聽到他的話袁輝有些感動,他說道:「我大學時候就開始做買賣,能走到今天只靠兩個詞。」
「童叟無欺,誠信為本!」
王憶也動情了,說道:「袁老師的人品讓我極其欽佩,柳老師也很坦誠,如果能將我家的藏品出售給你們二位,那我感覺非常榮幸。」
「不過,得加錢!」
柳毅笑了:「你是加錢哥啊,那你說加多少?」
王憶又猶豫了。
袁輝說道:「你可以去外面打聽一下價格,這個不要緊,慢慢打聽。

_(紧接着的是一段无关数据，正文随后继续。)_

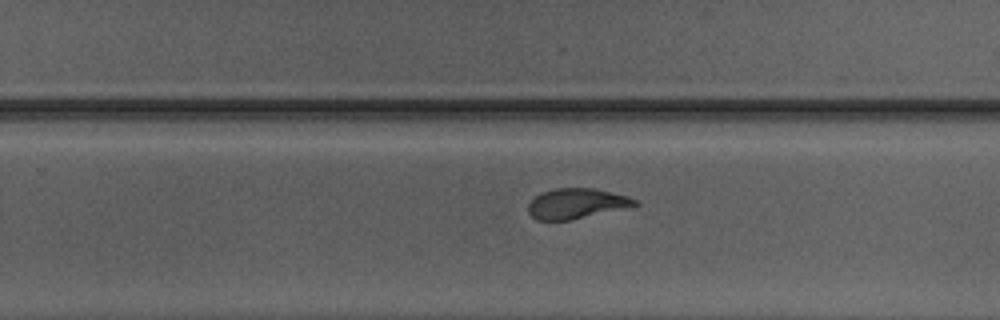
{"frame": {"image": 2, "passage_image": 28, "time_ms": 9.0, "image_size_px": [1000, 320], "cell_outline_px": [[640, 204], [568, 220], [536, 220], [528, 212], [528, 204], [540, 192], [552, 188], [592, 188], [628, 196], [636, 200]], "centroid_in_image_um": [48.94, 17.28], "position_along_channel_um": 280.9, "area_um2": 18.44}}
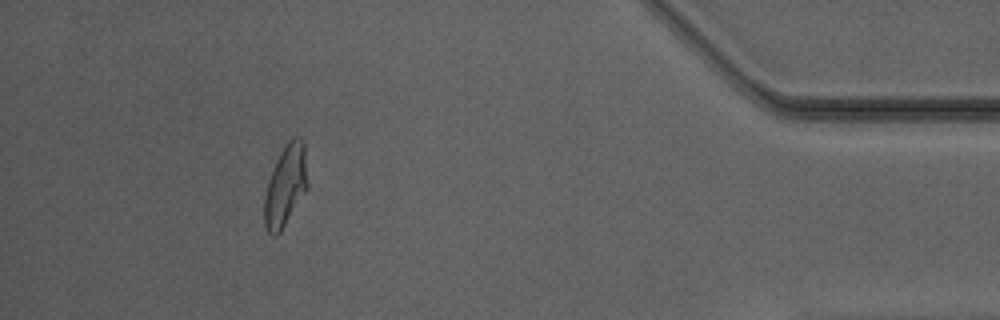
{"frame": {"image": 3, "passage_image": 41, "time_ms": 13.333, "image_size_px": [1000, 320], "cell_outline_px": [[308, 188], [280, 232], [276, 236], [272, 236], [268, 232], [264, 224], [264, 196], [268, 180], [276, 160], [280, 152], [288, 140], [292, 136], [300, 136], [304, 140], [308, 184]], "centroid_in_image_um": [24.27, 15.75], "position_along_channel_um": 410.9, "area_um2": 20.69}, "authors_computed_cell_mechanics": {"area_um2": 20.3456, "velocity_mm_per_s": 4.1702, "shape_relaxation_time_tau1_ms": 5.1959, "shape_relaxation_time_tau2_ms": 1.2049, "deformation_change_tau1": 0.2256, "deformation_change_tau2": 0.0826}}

」
「不過別往網上掛了,這魚膠是金錢鰵魚泡所成,金錢鰵如今是咱們國家的二級保護動物,你要是公開會出麻煩!」
王憶大驚:「那咱這交易豈不是違法的?」
柳毅急忙擺手:「不違法,我是咱翁洲的優秀市民、市人大代表,怎麼可能幹違法買賣?」
「現在你要是抓野生金錢鰵犯法、出售鮮的野生金錢鰵膠也犯法,可十年以上的陳年老膠不違法,因為它是11年才進入的保護名單!」
「再有就是現在金錢鰵其實實現人工養殖了,就像娃娃魚呀、一些鱘魚呀一樣,人工金錢鰵也可以合法買賣。」
王憶問道:「金錢鰵是深海魚吧?能人工養殖?」
柳毅笑道:「曰本那邊連金槍魚都人工養殖了,你要知道金槍魚因為靠魚鰓過濾海水中的氧氣活命,所以一生都得遊動不能停息,連它都能人工養殖,何況金錢鰵?」
王憶摸了摸鼻子,說道:「那七十萬,七十萬我賣給你!」
「剛才袁老師說這魚膠可以給我換一套房子的付,現在翁洲房子怎麼著也得一套二百萬吧?七十萬剛夠三成付!」
柳毅看向袁輝:「你說的給他換一套房子的付,是不是縣城的房子?」
袁輝答非所問。
他苦笑道:「我改不了一激動就控制不住嘴巴的老毛病了。」